Part of that better deal is really the rent or dividend investors expect as a return on their capital. It may not be much, because in most cases the risk of owning a building society is fairly low, as is the value added. But it is there. And the chance of a demutualisation windfall is normally in for nothing.

Building societies are relatively simple businesses to run, but they can provide decently cushioned homes for some moderately fat cats. A handful of societies behave like public companies, giving their members the opportunity to vote on directors' pay, but others do not, mutual or no. That is all very shabby.

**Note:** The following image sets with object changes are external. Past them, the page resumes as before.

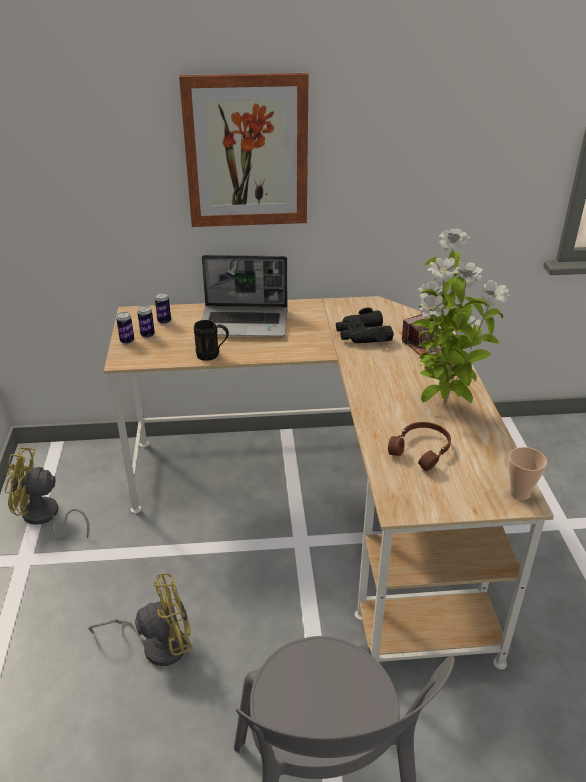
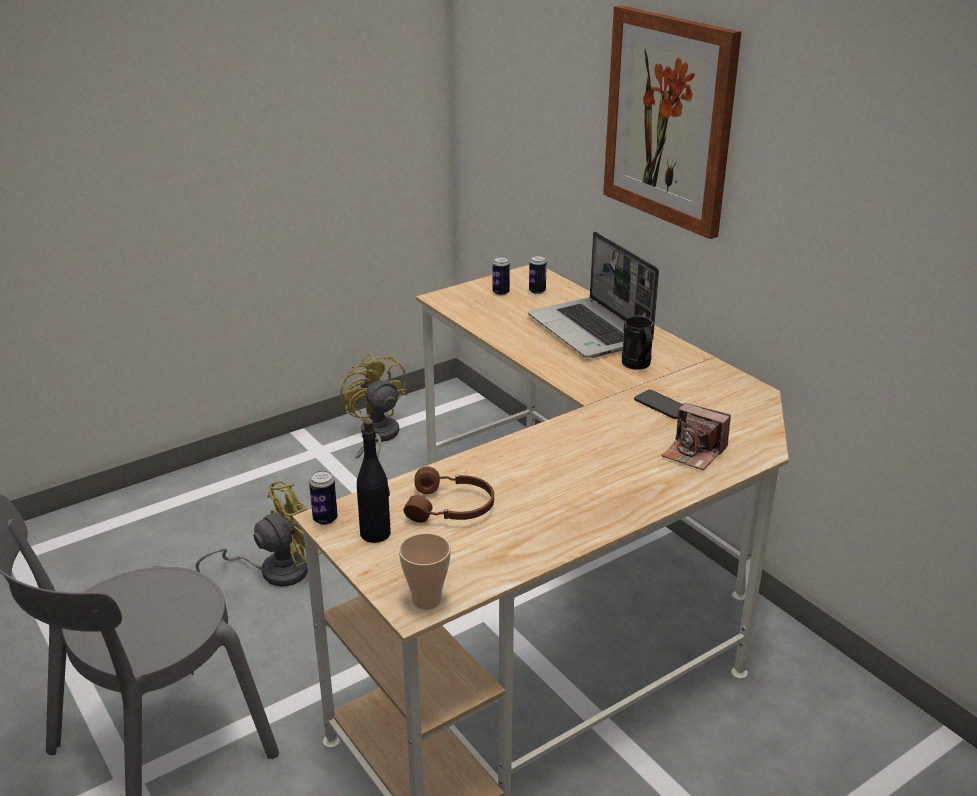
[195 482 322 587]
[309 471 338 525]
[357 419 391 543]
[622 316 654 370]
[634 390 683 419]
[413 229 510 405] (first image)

But the wider question is whether building society staff are being deployed to the best advantage of the community. As with customers, some of the staff are dedicated to the mutual cause and would rather fry their eyeballs than work for a bank. But most, I guess, are less fussy and could be employed more economically by banks.

Closing the remaining building societies would put 63 head offices up for sale. Luxury mansions on the edge of provincial towns are good for prestige, but the multiple duplication of function is a huge waste.

The building society movement has fought an admirable rearguard action. It will linger on, but it is steadily becoming an expensive anachronism.

THOSE WHO should know are saying "animal spirits" are again at large in the financial undergrowth. I haven't seen any myself, but then maybe I haven't been frequenting the right bars in the City lately.

The evidence for these animal spirits is the sudden spate of transatlantic mega-bids, or at least rumours of them. Vodafone may be about to splash £20bn on AT&T Wireless, or it could be £50bn on another US mobile business, Verizon. Barclays has Providian Financial of America on its shopping list at £2bn, while Royal Bank of Scotland and HSBC are jostling one another for the right to buy the US-based GreenPoint Financial for £6bn.

The good news for investors is that the re-emergence of bid fever opens up a moneymaking area that has lain moribund since the onset of the bear market four years ago.

The game of spotting takeover targets can be among the most lucrative for those who can consistently make the right guesses.

So far, the potential acquisitions are on the US side of the Atlantic. But it can only be a matter of time before investment banks persuade clients to pursue UK bids.

The key is to avoid sectors that are already down to a few players, such as banking, unless a foreign predator turns up. Watch for companies with lower ratings than the rest of the market. And good luck.